Sigue el derrame y nada que ver

Jose Pons
18 de julio, 2016 - 12:18 pm
José Pons / @joseponsb

El desconocimiento del origen del derrame, y no controlarlo la estadal petrolera, es sin duda alguna el espejo de lo que realmente pasa adentro de lo llaman la «Pdvsa de todos». El estado de alerta, debe ir más allá que un pago oportuno a los afectados o un manejo mediático del gobernador y otras instancias que lo llevan al “Control de daños” de la revolución. El daño que se le está ocasionando a nuestro Lago, es la afección general a los ecosistemas y las riveras del lago, se está dañando la flora, la fauna, los bentos, el planto, toda la cadena alimentaria.

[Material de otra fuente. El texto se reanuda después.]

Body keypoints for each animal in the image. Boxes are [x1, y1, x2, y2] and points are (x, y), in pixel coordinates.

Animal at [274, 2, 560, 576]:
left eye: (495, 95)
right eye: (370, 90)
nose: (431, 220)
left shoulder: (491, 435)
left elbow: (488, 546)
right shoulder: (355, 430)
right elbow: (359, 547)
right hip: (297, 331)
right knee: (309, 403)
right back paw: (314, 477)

El Lago de Maracaibo y los ríos del Zulia deberán declararse en emergencia y la intervención y esfuerzos en estos momentos debe partir de las dependencias gubernamentales antes mencionadas y también, incluyen obligatoriamente al ICLAM, Ministerio del Ambiente e Hidrólago. Por lo demás, el gobierno debe avocarse ya a esta situación, incluyendo los alcaldes, que tambien tienen una alta responsabilidad de lo que sucede en el Lago de Maracaibo.

¿Se nos muere el Lago de Maracaibo? Andan en una carrera tras ese objetivo. Gaitas vienen y van, discursos e inversiones tambien, y la situación va de mal en peor. Doce mil litros de crudo se están «derramando» en el Lago de Maracaibo sin ningún control y PDVSA no presenta un plan de mantenimiento o de contingencia y si a esta situación le agregamos las aguas servidas que diariamente son vertidas desde los municipios costeros de nuestro Lago, sin control, sin plantas de tratamiento, entre otro males, logramos afirmar que se nos muere el Lago y tras él, la vida en el Zulia y zonas aledañas.

La situación arrastra un «aval cultural» pérfido, legado por nuestras propias conciencias y compromisos con nuestra cuenca. Hemos dejado a un lado esta instancia de vida, por la indiferencia y la responsabilidad que otros deberían ofrecer y hasta la saciedad conocemos de la ineficacia como el abandono de tantas instancias nacionales, regionales y locales, que asumen estos despachos para la administración y “el negocio de salserines” que absorben los presupuestos y lo redirigen a lo político partidista. Requerimos de soluciones estructurales, no de “«paños húmedos”» en relación a la gravedad que muestra su verdadera cara hoy por hoy.

Pedimos la suma de esfuerzos de lo que hay en materia de ambiente a nivel del estado Zulia y el nombramiento de un equipo de alto desempeño, que se abogue a la solucionar la triste situación de nuestro Lago y ríos en el Zulia.

Sin trompetas ni aclamaciones como en el pasado o presente necesitamos un equipo que se dedique a salvar a nuestro Lago de Maracaibo. Andamos contra reloj y los zulianos nos quedamos sin «vida», literalmente hablando.